Liying Peng1, Peng Yin2, Mucong Li3, Qian Wang4, Yanhong wang1, Shuang Zhou4, chanyuan wu4, Jiuliang zhao1, Dong xu5, Mengtao Li3 and xiaofeng Zeng4, 1Peking Union Medical College, Beijing, China, 2Chinese Center for Disease Control and Prevention, Beijing, China, 3Peking Union Medical College Hospital, Chinese Academy of Medical Sciences & Peking Union Medical College, Beijing, China, 4Department of Rheumatology, Peking Union Medical College Hospital, Chinese Academy of Medical Sciences & Peking Union Medical College, Beijing, China, 5Peking Union Medical College Hospital, Beijing, China
Background/Purpose: Our study depicted the mortality and independent risk factors of IIM patients in a large multi-center prospective registry cohort in China.
Methods: Patients registered before 31st, December 2021 in the Chinese Rheumatism Data Center-Myositis Registry (CRDC-MYO) were included. Juvenile patients, patients with malignancy at baseline, or patients complicated with other CTD were excluded. Baseline and follow-up data were collected from CRDC-MYO registry database. Death information was obtained from the Chinese Center for Disease Control and Prevention's disease surveillance points system. Kaplan-Meier Curves and Log-rank test was used to compare the mortality. Univariable and multivariable Cox hazards regression analysis were used to identify potential risk factors for death.

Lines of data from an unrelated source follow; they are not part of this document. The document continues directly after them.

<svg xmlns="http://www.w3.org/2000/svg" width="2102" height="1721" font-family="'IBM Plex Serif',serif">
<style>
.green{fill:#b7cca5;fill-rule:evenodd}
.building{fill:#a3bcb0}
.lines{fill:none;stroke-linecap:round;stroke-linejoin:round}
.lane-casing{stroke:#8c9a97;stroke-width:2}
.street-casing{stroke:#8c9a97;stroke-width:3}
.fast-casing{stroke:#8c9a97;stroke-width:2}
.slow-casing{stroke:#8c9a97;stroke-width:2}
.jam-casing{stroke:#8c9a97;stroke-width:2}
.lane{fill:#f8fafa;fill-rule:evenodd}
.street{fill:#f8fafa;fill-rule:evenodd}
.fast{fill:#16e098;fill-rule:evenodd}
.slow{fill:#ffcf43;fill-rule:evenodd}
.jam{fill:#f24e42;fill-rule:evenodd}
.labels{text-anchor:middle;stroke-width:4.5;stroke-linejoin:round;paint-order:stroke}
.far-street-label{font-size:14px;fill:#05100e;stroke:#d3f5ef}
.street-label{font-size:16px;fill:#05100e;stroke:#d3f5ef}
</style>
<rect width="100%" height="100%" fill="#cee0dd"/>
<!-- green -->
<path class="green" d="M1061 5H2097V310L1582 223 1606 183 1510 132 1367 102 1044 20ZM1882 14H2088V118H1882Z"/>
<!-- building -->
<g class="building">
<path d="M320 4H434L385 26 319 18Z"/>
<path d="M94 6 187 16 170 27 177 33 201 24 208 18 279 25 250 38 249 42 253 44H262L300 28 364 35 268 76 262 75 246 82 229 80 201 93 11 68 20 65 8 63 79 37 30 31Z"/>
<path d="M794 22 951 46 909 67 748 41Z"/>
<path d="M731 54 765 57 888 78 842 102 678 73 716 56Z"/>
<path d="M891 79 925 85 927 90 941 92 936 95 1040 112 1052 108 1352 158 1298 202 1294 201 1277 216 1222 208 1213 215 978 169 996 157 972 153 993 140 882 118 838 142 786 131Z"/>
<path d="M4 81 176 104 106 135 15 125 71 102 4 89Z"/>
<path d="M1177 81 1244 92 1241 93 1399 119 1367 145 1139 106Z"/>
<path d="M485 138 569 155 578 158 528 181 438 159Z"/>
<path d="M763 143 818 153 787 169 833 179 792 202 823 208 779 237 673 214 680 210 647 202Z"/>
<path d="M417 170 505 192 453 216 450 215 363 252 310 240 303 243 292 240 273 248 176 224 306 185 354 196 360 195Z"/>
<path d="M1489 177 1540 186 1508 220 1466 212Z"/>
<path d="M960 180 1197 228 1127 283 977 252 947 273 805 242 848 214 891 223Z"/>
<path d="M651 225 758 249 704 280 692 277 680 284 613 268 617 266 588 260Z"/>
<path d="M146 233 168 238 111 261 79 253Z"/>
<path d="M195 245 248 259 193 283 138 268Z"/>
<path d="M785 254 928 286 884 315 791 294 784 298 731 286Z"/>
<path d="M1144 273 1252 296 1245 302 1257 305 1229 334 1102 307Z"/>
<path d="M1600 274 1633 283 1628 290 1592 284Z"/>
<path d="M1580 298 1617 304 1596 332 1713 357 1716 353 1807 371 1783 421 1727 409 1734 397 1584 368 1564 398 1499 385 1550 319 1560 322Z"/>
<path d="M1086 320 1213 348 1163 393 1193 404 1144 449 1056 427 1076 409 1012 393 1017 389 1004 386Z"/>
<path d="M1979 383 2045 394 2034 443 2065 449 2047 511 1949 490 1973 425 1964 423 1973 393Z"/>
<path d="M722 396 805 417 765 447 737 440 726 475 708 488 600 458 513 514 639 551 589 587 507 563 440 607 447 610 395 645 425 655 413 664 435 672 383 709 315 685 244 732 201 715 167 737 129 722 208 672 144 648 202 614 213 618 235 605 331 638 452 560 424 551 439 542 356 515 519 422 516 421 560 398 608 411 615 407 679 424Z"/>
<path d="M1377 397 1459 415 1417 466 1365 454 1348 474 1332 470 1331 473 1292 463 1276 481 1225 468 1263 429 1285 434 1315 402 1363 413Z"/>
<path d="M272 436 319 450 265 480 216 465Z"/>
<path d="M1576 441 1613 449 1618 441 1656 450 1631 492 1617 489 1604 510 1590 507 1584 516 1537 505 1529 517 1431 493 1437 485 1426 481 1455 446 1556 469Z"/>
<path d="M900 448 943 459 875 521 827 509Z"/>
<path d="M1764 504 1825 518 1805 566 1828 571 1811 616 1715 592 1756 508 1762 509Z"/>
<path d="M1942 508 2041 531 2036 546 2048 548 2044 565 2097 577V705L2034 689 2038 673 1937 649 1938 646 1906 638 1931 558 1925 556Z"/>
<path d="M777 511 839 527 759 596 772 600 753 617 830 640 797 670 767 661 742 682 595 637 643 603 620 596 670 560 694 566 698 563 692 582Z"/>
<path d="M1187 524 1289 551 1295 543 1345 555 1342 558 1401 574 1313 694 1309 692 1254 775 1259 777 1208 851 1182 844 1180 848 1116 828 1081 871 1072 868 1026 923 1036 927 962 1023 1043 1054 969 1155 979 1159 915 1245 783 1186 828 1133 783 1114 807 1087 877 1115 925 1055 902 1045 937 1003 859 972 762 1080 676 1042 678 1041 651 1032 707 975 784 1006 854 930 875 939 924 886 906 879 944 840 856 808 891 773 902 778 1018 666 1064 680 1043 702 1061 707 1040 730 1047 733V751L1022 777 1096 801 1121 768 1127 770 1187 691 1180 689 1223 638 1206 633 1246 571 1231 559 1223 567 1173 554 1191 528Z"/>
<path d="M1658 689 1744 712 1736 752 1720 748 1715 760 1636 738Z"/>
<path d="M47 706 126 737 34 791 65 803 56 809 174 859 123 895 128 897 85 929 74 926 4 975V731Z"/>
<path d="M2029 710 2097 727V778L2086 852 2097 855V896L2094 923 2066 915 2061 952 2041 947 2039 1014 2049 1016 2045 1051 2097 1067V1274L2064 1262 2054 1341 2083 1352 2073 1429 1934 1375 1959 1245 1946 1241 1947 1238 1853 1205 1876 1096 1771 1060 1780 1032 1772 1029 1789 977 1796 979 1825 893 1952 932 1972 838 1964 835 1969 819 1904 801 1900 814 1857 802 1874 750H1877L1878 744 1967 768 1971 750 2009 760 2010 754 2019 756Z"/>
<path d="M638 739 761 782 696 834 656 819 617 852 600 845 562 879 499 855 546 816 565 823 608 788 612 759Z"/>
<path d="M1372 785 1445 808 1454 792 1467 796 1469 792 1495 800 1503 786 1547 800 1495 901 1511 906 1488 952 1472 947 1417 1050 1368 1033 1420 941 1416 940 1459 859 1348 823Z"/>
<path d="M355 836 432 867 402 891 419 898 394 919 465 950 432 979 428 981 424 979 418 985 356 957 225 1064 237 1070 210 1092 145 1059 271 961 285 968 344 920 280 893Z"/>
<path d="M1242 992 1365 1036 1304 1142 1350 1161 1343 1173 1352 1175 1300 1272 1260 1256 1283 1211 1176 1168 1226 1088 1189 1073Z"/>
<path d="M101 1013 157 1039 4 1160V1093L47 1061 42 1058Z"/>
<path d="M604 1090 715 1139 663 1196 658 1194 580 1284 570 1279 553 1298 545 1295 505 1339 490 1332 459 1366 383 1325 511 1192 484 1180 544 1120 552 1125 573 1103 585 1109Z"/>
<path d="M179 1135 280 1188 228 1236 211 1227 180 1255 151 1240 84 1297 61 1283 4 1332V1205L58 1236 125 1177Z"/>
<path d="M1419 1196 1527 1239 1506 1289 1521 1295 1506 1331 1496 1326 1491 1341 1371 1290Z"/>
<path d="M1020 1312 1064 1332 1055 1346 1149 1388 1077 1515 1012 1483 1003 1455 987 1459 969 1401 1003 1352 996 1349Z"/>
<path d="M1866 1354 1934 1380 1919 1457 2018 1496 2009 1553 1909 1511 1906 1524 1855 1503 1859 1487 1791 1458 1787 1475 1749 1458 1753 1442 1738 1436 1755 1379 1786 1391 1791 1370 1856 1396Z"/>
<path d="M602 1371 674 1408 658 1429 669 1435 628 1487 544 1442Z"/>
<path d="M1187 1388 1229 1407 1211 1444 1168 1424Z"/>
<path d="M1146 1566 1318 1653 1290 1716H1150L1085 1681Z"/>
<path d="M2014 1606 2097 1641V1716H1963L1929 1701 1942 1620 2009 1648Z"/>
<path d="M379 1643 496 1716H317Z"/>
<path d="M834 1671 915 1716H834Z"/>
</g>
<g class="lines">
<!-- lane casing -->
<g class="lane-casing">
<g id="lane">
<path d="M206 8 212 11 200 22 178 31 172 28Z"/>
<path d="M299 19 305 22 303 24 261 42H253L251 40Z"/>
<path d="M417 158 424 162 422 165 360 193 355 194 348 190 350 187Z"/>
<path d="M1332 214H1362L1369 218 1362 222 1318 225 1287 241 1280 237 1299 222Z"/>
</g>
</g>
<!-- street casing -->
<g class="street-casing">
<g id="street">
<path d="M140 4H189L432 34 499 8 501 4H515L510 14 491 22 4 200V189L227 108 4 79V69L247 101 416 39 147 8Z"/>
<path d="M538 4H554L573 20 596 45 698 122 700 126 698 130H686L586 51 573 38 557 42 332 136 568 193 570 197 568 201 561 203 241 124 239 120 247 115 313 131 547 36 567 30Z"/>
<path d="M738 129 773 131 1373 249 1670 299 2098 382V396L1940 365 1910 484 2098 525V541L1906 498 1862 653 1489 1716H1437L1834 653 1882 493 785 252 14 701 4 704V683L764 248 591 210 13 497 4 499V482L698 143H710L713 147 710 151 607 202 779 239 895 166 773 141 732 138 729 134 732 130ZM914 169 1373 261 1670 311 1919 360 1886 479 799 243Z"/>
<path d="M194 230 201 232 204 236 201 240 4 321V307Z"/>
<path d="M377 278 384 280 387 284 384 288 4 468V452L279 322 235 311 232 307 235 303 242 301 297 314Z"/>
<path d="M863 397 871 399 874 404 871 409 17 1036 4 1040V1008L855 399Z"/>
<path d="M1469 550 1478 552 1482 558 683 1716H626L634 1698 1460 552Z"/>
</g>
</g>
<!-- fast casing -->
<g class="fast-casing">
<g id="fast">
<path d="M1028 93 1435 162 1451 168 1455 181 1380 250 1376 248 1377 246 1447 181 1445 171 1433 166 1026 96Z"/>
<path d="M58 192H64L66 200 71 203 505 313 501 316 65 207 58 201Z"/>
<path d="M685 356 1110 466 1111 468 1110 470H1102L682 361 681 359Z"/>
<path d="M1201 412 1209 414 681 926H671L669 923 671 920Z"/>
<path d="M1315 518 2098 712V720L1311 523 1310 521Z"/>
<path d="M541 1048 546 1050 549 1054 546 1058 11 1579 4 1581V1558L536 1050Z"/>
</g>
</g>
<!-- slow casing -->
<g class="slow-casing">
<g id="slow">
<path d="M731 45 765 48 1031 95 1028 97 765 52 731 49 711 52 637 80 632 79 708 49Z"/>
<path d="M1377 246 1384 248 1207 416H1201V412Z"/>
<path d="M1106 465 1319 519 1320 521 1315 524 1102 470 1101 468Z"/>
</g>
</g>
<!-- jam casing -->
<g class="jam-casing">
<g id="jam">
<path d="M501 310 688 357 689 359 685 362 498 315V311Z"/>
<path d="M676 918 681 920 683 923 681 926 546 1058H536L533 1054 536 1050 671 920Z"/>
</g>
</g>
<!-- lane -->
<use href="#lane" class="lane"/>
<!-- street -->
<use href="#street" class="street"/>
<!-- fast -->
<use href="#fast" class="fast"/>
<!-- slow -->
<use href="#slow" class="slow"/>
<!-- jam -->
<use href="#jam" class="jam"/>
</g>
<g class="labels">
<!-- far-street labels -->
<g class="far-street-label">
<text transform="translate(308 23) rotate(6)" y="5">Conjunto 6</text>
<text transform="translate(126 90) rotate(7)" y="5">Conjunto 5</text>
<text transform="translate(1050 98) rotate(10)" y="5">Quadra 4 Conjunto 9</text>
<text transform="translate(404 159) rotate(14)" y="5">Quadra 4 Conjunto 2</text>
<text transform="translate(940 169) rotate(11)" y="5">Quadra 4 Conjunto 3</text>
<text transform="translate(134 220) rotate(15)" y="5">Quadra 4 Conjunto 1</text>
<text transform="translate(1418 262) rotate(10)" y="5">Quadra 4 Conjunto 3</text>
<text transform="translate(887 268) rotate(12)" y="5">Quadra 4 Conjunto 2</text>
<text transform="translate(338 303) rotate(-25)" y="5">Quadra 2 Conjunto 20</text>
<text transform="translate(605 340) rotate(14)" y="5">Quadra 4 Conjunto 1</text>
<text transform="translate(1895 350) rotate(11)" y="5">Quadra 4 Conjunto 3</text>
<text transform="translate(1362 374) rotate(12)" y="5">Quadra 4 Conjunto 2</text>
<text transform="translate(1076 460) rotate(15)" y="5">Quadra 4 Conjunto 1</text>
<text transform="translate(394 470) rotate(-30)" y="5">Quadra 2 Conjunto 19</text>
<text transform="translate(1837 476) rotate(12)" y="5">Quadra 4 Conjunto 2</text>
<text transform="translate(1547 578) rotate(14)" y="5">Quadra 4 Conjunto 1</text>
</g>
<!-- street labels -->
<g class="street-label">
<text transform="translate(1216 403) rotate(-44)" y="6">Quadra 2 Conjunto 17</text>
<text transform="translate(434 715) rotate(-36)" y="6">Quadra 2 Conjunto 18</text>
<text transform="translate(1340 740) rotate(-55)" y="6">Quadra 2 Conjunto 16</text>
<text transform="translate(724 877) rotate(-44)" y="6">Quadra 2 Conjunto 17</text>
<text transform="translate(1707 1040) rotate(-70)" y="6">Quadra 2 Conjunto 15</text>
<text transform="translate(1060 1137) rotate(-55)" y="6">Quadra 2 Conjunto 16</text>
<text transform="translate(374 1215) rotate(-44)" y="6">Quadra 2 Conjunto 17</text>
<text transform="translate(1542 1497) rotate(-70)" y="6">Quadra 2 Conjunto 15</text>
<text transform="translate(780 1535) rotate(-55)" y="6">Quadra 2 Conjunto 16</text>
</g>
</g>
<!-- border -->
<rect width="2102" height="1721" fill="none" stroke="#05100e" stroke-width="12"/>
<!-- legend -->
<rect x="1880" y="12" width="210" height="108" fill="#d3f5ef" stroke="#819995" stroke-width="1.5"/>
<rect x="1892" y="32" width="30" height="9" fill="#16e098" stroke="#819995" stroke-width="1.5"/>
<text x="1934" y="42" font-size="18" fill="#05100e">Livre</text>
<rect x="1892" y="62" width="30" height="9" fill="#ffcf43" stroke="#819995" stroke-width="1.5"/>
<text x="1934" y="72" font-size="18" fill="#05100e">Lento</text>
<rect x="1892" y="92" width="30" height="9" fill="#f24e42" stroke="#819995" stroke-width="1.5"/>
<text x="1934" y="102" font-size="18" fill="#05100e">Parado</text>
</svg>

Results: 4534 IIM cases were finally enrolled, including 2902 dermatomyositis (64.0%), 592 polymyositis (13.1%), 927 antisynthetase syndrome (20.4%), and 113 immune-mediated necrotising myopathy (2.5%). 510 deaths in total were recorded. The cumulative survival at 1, 3, 5 and 10 years were 92.6%, 88.6%, 86.2%, and 80.5% (Figure 1a). Significant differences (P< 0.05) in survival between different subgroups (Figure 1b) as well as different myositis-specific antibodies were confirmed by log-rank test (Figure 1c). Malignancy (18.8%), interstitial lung disease (18.8%), cardiovascular diseases (18.8%), and infections (18.6%) were the most common causes of deaths (Figure 2a). We observed a shift in the predominant causes of death from pulmonary interstitial disease and infection within the initial three-year period to tumor and cardiovascular diseases in the subsequent years as the follow-up time extended (Figure 2b). There is significant variation in the composition of causes of death among myositis patients with different antibodies (Figure 2c). Patients with positive anti-TIF1γ antibody commonly succumb to malignancies, whereas patients with positive anti-MDA5 antibody and anti-Jo-1 antibody frequently experience mortality due to interstitial lung disease. Multivariable Cox regression analysis confirmed male (HR=1.53, 95%CI 1.27-1.83), ferritin≥420ng/ml (2.95 [1.85-4.71]), lymphocytopenia (1.89 [1.51-1.38]), ILD (1.28 [1.02-1.60]), anti-MDA-5 antibody (1.53 [1.21-2.20]), and anti-TIF1γ antibody (1.75 [1.16-2.64]) as independent risk factors, and anti-Jo-1 antibody (0.56 [0.40-0.78]) as protective factor for mortality after adjusting for age (Figure 3).
Conclusion: Patients with positive anti-MDA5 antibody exhibited the most rapid decline in survival rate during the first year, whereas patients with anti-TIF1γ antibody had a worse prognosis over a longer follow-up period. This might be attributed to the fact that causes of mortality among myositis patients vary over time, with anti-TIF1γ-positive patients being more susceptible to malignancies. In addition to interstitial lung disease, myositis-specific antibodies appeared to exert a more decisive influence on the prognosis of myositis patients compared to other clinical manifestations. This suggests that future classification of myositis patients based on myositis-specific antibodies might be more rational.
Figure 1 Kaplan-Meier curves for: a. the entire idiopathic inflammatory myositis patients in Chinese Rheumatism Data Center-Myositis Registry (CRDC-MYO); b. patients in different myositis subtypes; c. patients with different myositis-specific antibodies.
Figure 2 a. Death causes of IIM patients in CRDC-MYO registry. b. Death causes during various follow-up periods. c. Death causes among patients with varying myositis-specific antibody profiles.
Figure 3 Independent risk factors for death after adjusting for age using multivariable Cox regression analysis.
L. Peng: None; P. Yin: None; M. Li: None; Q. Wang: None; Y. wang: None; S. Zhou: None; c. wu: None; J. zhao: None; D. xu: None; M. Li: None; x. Zeng: None.